Mask labeling examples>
───

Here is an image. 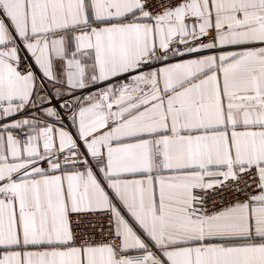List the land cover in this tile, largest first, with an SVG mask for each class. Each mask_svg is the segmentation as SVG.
I'll use <instances>...</instances> for the list:
<instances>
[{
    "label": "snow or ice",
    "instance_id": "snow-or-ice-1",
    "mask_svg": "<svg viewBox=\"0 0 264 264\" xmlns=\"http://www.w3.org/2000/svg\"><path fill=\"white\" fill-rule=\"evenodd\" d=\"M0 264H264V0H0Z\"/></svg>",
    "mask_w": 264,
    "mask_h": 264
}]
</instances>
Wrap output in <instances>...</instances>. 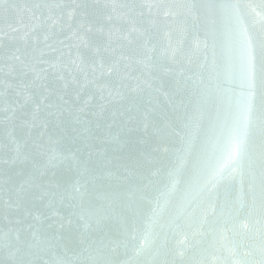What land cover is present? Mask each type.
Masks as SVG:
<instances>
[{
    "label": "water",
    "instance_id": "1",
    "mask_svg": "<svg viewBox=\"0 0 264 264\" xmlns=\"http://www.w3.org/2000/svg\"><path fill=\"white\" fill-rule=\"evenodd\" d=\"M222 2L0 0V264H233L231 240L259 246L242 227L264 211L259 180L224 175L249 88ZM233 2L259 125L247 5L264 0Z\"/></svg>",
    "mask_w": 264,
    "mask_h": 264
},
{
    "label": "snow or ice",
    "instance_id": "2",
    "mask_svg": "<svg viewBox=\"0 0 264 264\" xmlns=\"http://www.w3.org/2000/svg\"><path fill=\"white\" fill-rule=\"evenodd\" d=\"M153 5H148L152 7ZM217 7L222 11L226 20L231 25L238 42L240 56L243 66L242 77L245 79L249 93L246 98H243L239 104V111L237 113V119L235 128L232 131L229 139V144L227 146V156L231 161L227 172L224 174L225 178L231 177L233 171L239 170V176L241 182L243 183L245 178H247V183L249 185L248 191L253 192L256 187V182L259 180L260 184V200L261 208L264 210V139H262L261 147L258 156L253 159V156L249 150V138L253 135L255 127L259 126L264 129V119L259 122L253 118L254 106L253 100L255 98V68H256V46L254 43V38L249 34V29L242 22L239 9L240 4L233 2V0H223ZM248 8L252 9L253 22L251 23L252 28L259 26V30L264 32V2L259 5V11L252 4L247 5ZM55 26V25H53ZM91 31V28L88 29ZM48 37H45V43H47ZM39 43V40L36 41ZM51 47V45H49ZM260 55L262 61H264V37H261L260 43ZM17 59H19L17 57ZM12 69L11 71H14ZM11 71L9 74H11ZM20 71L27 74V70L21 68ZM262 71H264V64H262ZM264 83V80H262ZM255 202V201H254ZM242 227L246 231H252L254 238L258 240L259 246L253 245L251 243H245L243 241L231 240L232 247L228 249L230 256L233 258V264H252V259H254L257 253L260 256V264H264V211L261 213V217L252 225L251 229L247 223L243 224ZM7 234H5L6 236ZM225 240L230 238L227 232L222 233ZM132 239H137L136 236H132ZM147 242L146 237H142ZM5 237L0 236V247H6L8 245L3 244ZM18 240V238H17ZM141 250H143V245H139ZM15 255V254H14ZM252 258V259H250ZM24 260H27L28 264H33L32 258L30 256H25L21 258L20 264H23ZM63 264V262H61Z\"/></svg>",
    "mask_w": 264,
    "mask_h": 264
}]
</instances>
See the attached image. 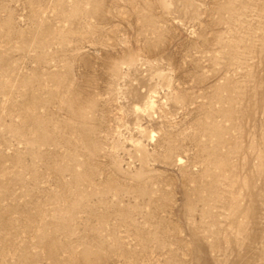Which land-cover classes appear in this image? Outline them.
<instances>
[{"label": "rangeland", "instance_id": "obj_1", "mask_svg": "<svg viewBox=\"0 0 264 264\" xmlns=\"http://www.w3.org/2000/svg\"><path fill=\"white\" fill-rule=\"evenodd\" d=\"M0 264H264V0H0Z\"/></svg>", "mask_w": 264, "mask_h": 264}]
</instances>
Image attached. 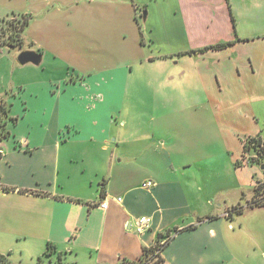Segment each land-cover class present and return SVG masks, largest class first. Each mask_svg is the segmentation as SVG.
Here are the masks:
<instances>
[{"label": "crops", "instance_id": "obj_1", "mask_svg": "<svg viewBox=\"0 0 264 264\" xmlns=\"http://www.w3.org/2000/svg\"><path fill=\"white\" fill-rule=\"evenodd\" d=\"M178 1L184 43L168 48L145 40L136 0H0V19L31 15L21 52L42 55L22 66L0 46L11 119L0 140L3 244L133 264L170 233L163 264H264V248L249 260L241 236L263 208H248L264 175L244 142L264 140V0ZM132 113L146 140L166 136L168 159L142 179L129 169L139 159L120 152Z\"/></svg>", "mask_w": 264, "mask_h": 264}, {"label": "rangeland", "instance_id": "obj_2", "mask_svg": "<svg viewBox=\"0 0 264 264\" xmlns=\"http://www.w3.org/2000/svg\"><path fill=\"white\" fill-rule=\"evenodd\" d=\"M136 3L140 6V9H144V11L141 10L139 14L147 15L146 21L140 18V24H144L143 31L146 41L153 39L156 45L163 44L168 48L175 47L179 44L182 45L184 43L181 36V26L178 20V0H136ZM13 18L14 17H12L11 15L5 19L6 21H12ZM75 23L78 24L75 27L83 30V19L79 18L78 20H74L72 27ZM3 26L4 27L2 29V25L0 24V46L5 45L4 47H12L10 44H8V42L11 41L7 38L8 27L5 24ZM83 41L85 42L86 39L84 38L79 41V45H81L82 47ZM148 43V45H152V43ZM13 45H15V41ZM8 51L12 52L13 57L17 56V58L21 54V49L18 47ZM84 63L85 61H83V64ZM146 123L147 122L144 121L143 116L132 113V117L129 119V132L125 135L126 144L130 147V149L127 147V145L126 147L120 148L122 157L130 152V158L139 159L136 160V162H132L129 168L132 174L136 176V179H142L148 176L149 169L152 168V166V169H154L155 167L160 170L161 166L163 165L162 163H160V160L168 159L167 151L160 148L162 145L161 142H164L163 138L166 136H164L161 131H157L156 138H153V133H150L149 138L151 140H146L148 138L146 136L147 133L145 135V131L143 129V126H145ZM145 136L146 138H144ZM127 169L128 168H124V170ZM258 169L264 175V170H262L260 166L258 167ZM2 212L3 211L0 210V218L2 217ZM251 220L253 223L257 222L255 223V226L253 223H247V225L244 226V229L241 232L242 241L246 243V247L248 248L247 253L252 254V257H250L249 260L251 258H254V254H256L261 248H264V207L262 209L259 208V210H256L255 214H253L250 219H248V222ZM4 245L10 246V251H5L7 254L6 257L8 259L10 258L18 263L22 262L23 260L25 264H38L39 258H43L44 253L47 250V247L43 243L38 244L35 243V241H32L30 243L23 241L12 242L8 245L3 244L2 238L0 237V246ZM255 249H257V251H255ZM63 257L64 263L74 264V257L69 254V249L65 251ZM50 259H52L53 261ZM56 261L57 256L52 255L51 258H45V261L42 264H57Z\"/></svg>", "mask_w": 264, "mask_h": 264}, {"label": "trees", "instance_id": "obj_3", "mask_svg": "<svg viewBox=\"0 0 264 264\" xmlns=\"http://www.w3.org/2000/svg\"><path fill=\"white\" fill-rule=\"evenodd\" d=\"M11 16V15H10ZM13 20L12 21H6V19H0V24L7 25L8 27V34L7 38L11 40L8 42L12 47L16 48H23L24 40H23V34L25 30L30 25V22L32 20L31 15L28 14H12ZM141 19H144V15H141ZM17 40V41H16ZM15 41V45H13ZM17 42V45H16ZM231 45L228 44H221L215 47H212L210 49H221L225 48L227 46ZM5 46V45H4ZM10 47V46H9ZM11 47V48H12ZM209 49V48H208ZM10 121L9 116V110L7 109L6 105L0 101V140L6 139L9 137V132L6 130L7 121ZM16 121V120H15ZM244 156L248 159V163L251 166H257V167H264V140L262 138H247L244 142ZM255 196L251 201L248 202V208L253 207H264V186L260 185L259 188H256L254 190ZM246 208L243 207H237L233 211L236 212L238 215H241ZM167 240V245L169 244L171 240V235L168 233L167 235H161L158 239L157 244L154 247L148 248L144 250L143 257L139 260L138 263L133 264H163L164 260L162 258V253L167 247L160 246L161 240L165 238ZM161 251V253H157V251ZM52 255L57 256V264H66L64 263V254L58 253L56 250V247L49 244L47 245V250L44 253L43 258H39L38 264H42L45 261V258H51ZM52 260V259H50ZM53 261V260H52ZM0 264H13L6 256L0 254ZM68 264V263H67Z\"/></svg>", "mask_w": 264, "mask_h": 264}, {"label": "water", "instance_id": "obj_4", "mask_svg": "<svg viewBox=\"0 0 264 264\" xmlns=\"http://www.w3.org/2000/svg\"><path fill=\"white\" fill-rule=\"evenodd\" d=\"M147 15L144 14V21H146ZM18 63L22 66L28 65V64H33L35 66H40L42 63V55L38 54L37 52L34 51H23L21 54L18 56L17 59ZM264 170V167L261 168Z\"/></svg>", "mask_w": 264, "mask_h": 264}, {"label": "built area", "instance_id": "obj_5", "mask_svg": "<svg viewBox=\"0 0 264 264\" xmlns=\"http://www.w3.org/2000/svg\"><path fill=\"white\" fill-rule=\"evenodd\" d=\"M260 185H261V184L258 183V184L256 185L255 189H256V188H259ZM152 186H154V183H153L152 181L147 182L146 185H145V187H148V188H150V187H152ZM116 201H117L118 203H121V202H122L121 199H117ZM101 206H102L103 209H107V208H108V204H107L106 202H104ZM149 222H150V220H149L148 218H141V219L139 220V223H138L137 232H138L139 234H142V233H144L147 229H149ZM166 245H167V240L162 241V242L160 243V246H162V247H166ZM157 253H161V251L158 250Z\"/></svg>", "mask_w": 264, "mask_h": 264}]
</instances>
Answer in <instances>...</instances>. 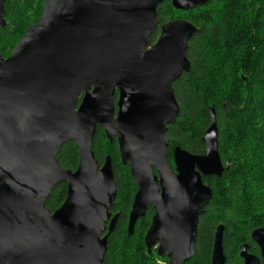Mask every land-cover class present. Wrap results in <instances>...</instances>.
Masks as SVG:
<instances>
[{
	"label": "water",
	"instance_id": "water-1",
	"mask_svg": "<svg viewBox=\"0 0 264 264\" xmlns=\"http://www.w3.org/2000/svg\"><path fill=\"white\" fill-rule=\"evenodd\" d=\"M165 1L44 0L12 54L0 57V264H104L117 188L110 157L101 166L92 151L97 127L116 138L138 188L128 234L153 207L148 253L155 249L168 264L194 257L199 218L214 196L203 178H220L229 167L214 107L204 153L177 147L174 168L168 159L167 131L180 115L173 84L190 72L188 44L198 28L168 22L151 46ZM169 1L188 12L212 0ZM67 142L79 151L76 171L58 161ZM60 183L68 184L66 199L52 213L46 201ZM223 234L221 225L212 264H226ZM251 238L264 260V228ZM248 250L241 245L244 264H261Z\"/></svg>",
	"mask_w": 264,
	"mask_h": 264
},
{
	"label": "trees",
	"instance_id": "trees-1",
	"mask_svg": "<svg viewBox=\"0 0 264 264\" xmlns=\"http://www.w3.org/2000/svg\"><path fill=\"white\" fill-rule=\"evenodd\" d=\"M43 3L7 0L6 26L0 32L1 57L7 58L37 21ZM157 13L159 26L151 44L170 21L181 18L198 28L188 44L190 72L173 84L180 115L167 131L168 159L174 167L177 147L193 155L204 153L203 137L212 122L209 109L214 107L219 154L229 167L220 178H203L214 196L199 218L196 250L188 264H212L214 238L221 225L226 264H243L241 245H248V251L260 257L251 234L264 228V0H212L188 12L175 10L167 0ZM92 151L101 166L110 157L117 188L110 213L118 218L107 240L104 264L167 262L155 249L148 253L144 243L154 216L152 207L137 222L133 235L128 234L138 188L129 167L121 161L116 138L111 142L97 127ZM79 158L74 142L65 143L58 154L60 164L71 171L77 170ZM67 189V183H60L52 190L46 201L52 213L64 203Z\"/></svg>",
	"mask_w": 264,
	"mask_h": 264
},
{
	"label": "flooded vegetation",
	"instance_id": "flooded-vegetation-1",
	"mask_svg": "<svg viewBox=\"0 0 264 264\" xmlns=\"http://www.w3.org/2000/svg\"><path fill=\"white\" fill-rule=\"evenodd\" d=\"M180 19V18H179ZM177 20V19H176ZM171 22V21H170ZM160 33V32H159ZM155 44V43H154ZM154 44H151V45H154ZM117 99H118V95H116V98H115V104H116V102H117ZM173 167V166H172ZM174 168V167H173ZM150 208V207H149ZM148 208V209H149ZM153 208V207H152ZM154 210V209H153ZM154 217V216H153ZM250 253V252H249ZM251 254V253H250ZM252 255H254V254H252ZM240 256V255H239ZM256 256V255H255ZM257 258H259V260L261 261V264H264V260L262 259V256H261V251H260V257H258V256H256ZM241 258V257H240ZM242 260V259H241ZM190 261V260H189ZM189 261H187L186 262V264H188V262ZM242 262H243V260H242ZM243 264H244V262H243Z\"/></svg>",
	"mask_w": 264,
	"mask_h": 264
},
{
	"label": "rangeland",
	"instance_id": "rangeland-1",
	"mask_svg": "<svg viewBox=\"0 0 264 264\" xmlns=\"http://www.w3.org/2000/svg\"><path fill=\"white\" fill-rule=\"evenodd\" d=\"M215 8H216V7H214V9H215ZM215 10H217V8H216ZM220 10H221V9H220ZM180 19H181V18H180ZM159 34H160V33H159ZM159 34L157 35V37H156L154 43L157 42V40H158V38H159ZM154 43H153V44H154ZM17 44H18V43H17ZM17 44H16V45H17ZM151 46H152V45H151ZM15 47H16V46H15ZM15 47H14V49H15ZM14 49L12 50V52L14 51ZM12 52L10 53V55L12 54ZM10 55H9V56H10ZM9 56H8V57H9ZM0 57H1V56H0ZM8 57H7V58H8ZM1 58H3V57H1ZM169 161H170V160H169ZM170 164H171V163H170ZM159 263H160V264H168V261H167V262H164V261H163L162 263L159 261Z\"/></svg>",
	"mask_w": 264,
	"mask_h": 264
}]
</instances>
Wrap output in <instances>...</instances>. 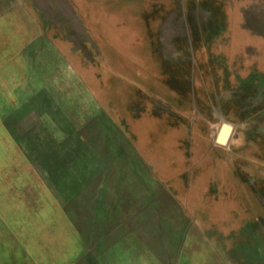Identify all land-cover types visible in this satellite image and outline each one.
Wrapping results in <instances>:
<instances>
[{"label":"rangeland","instance_id":"1","mask_svg":"<svg viewBox=\"0 0 264 264\" xmlns=\"http://www.w3.org/2000/svg\"><path fill=\"white\" fill-rule=\"evenodd\" d=\"M226 1L231 16L242 21L233 38L248 44L231 48L239 53L244 47L248 62L255 63L264 54V43H253V38L264 41V0ZM219 11L217 39L227 27ZM99 55L68 0H0V264H115L108 248L116 239L104 232L114 203L127 207L145 197L151 204L169 197L162 206L169 219H162V226L157 221L153 232H144L147 227L140 224L150 254L136 264H264L261 206L246 215L244 205L232 212L220 204L208 214L186 204L208 182L206 163L198 166L193 160L189 130L199 126L210 133L223 110L215 109L216 121L208 125L202 105L185 103L182 150L174 143L176 154L167 158L137 156L135 149L165 152L170 142L161 133L150 134L159 129L154 116L133 127L114 110L107 114L97 106ZM152 110L155 117L163 111L158 103ZM165 182L167 196L159 186ZM178 184L184 192L174 189ZM210 191L216 203L226 199V190ZM248 191L264 200V190ZM56 200L61 217L55 227L50 214ZM29 219L38 231L18 232Z\"/></svg>","mask_w":264,"mask_h":264},{"label":"crops","instance_id":"2","mask_svg":"<svg viewBox=\"0 0 264 264\" xmlns=\"http://www.w3.org/2000/svg\"><path fill=\"white\" fill-rule=\"evenodd\" d=\"M68 1L100 54V63L95 68L97 106L107 114L114 110L133 127L138 121L149 123V118L154 116L152 123L159 129H150V134L161 133L170 142L165 152L152 154L149 150L135 149L137 156L167 158L176 154L174 143L182 150L186 139L185 103L196 109L202 105L207 110L208 125L216 121L214 112L220 108L221 123L217 128L215 123L211 124L214 127L210 133L203 132L199 126L189 130L191 137L187 139L192 138L195 143L193 160L206 163L208 182L200 193L194 191L198 196L186 204L202 207L208 214L215 212L220 204L230 207L232 212L237 204L244 205L248 210L244 211L246 215L249 209L256 213L259 206L262 209L264 200L249 195L248 190L261 193L264 190V54L257 56L255 63L248 62L244 48L248 44L233 38L234 29L242 31V21L231 16L234 12L231 3L226 0ZM217 8L227 26L218 39L214 31ZM262 39L253 38V43L261 46ZM236 43L244 44L239 53L231 48ZM257 99L260 101L256 102ZM157 103L163 111L155 117L152 108ZM121 109L128 112L120 113ZM193 123L199 124L198 120ZM224 124L231 126V132L227 141L220 143L218 138L221 130V136L224 133ZM180 171L183 172V167ZM159 186L167 196L168 182ZM212 188L226 190V199L216 203L213 197V201L208 196ZM174 189L184 192L185 187L178 184ZM147 199H132L127 207L114 203V213L104 232H111L116 239L108 248L115 264L143 261L145 253L150 254V242L143 233V237L140 235L143 232L140 224L147 227L144 232H153L157 221L162 226L161 220L169 219L168 209L162 208L169 197L152 204ZM52 206L50 220L56 227L58 220L54 216L57 213L60 219L61 203L56 200ZM261 209L259 213L264 216ZM173 215L177 216L172 213L171 218ZM175 219L180 221L178 216ZM29 220L18 232L38 231L34 220ZM163 226L166 227L165 223Z\"/></svg>","mask_w":264,"mask_h":264},{"label":"water","instance_id":"3","mask_svg":"<svg viewBox=\"0 0 264 264\" xmlns=\"http://www.w3.org/2000/svg\"><path fill=\"white\" fill-rule=\"evenodd\" d=\"M224 127H227L228 129H230V132H231V126H230V125H228V124H224L223 128H224ZM223 128H222V129H223ZM230 132H229V134H230ZM221 133H222V130H221ZM221 133H220V135H219L218 141H219L220 143H225V142L227 141L229 135H228V137H227L226 140H223V139L221 138ZM38 215H39V214H36V213H35V216L37 217V218H36L37 220H38ZM54 217H55V219L58 220V219H59V214L56 213ZM36 219H35V220H36Z\"/></svg>","mask_w":264,"mask_h":264},{"label":"bare ground","instance_id":"4","mask_svg":"<svg viewBox=\"0 0 264 264\" xmlns=\"http://www.w3.org/2000/svg\"><path fill=\"white\" fill-rule=\"evenodd\" d=\"M229 132H230V129H228L227 127H225V129H224V133L222 134L221 138H222L223 140H226L227 137H228V135H229Z\"/></svg>","mask_w":264,"mask_h":264}]
</instances>
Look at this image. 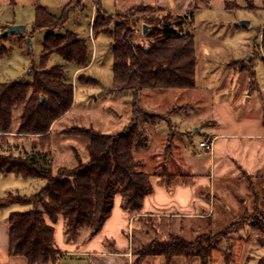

───

Task to complete>
Count how many lines of the data above contain the string "flooded", matching case exactly, and reply with the number alone.

Result below>
2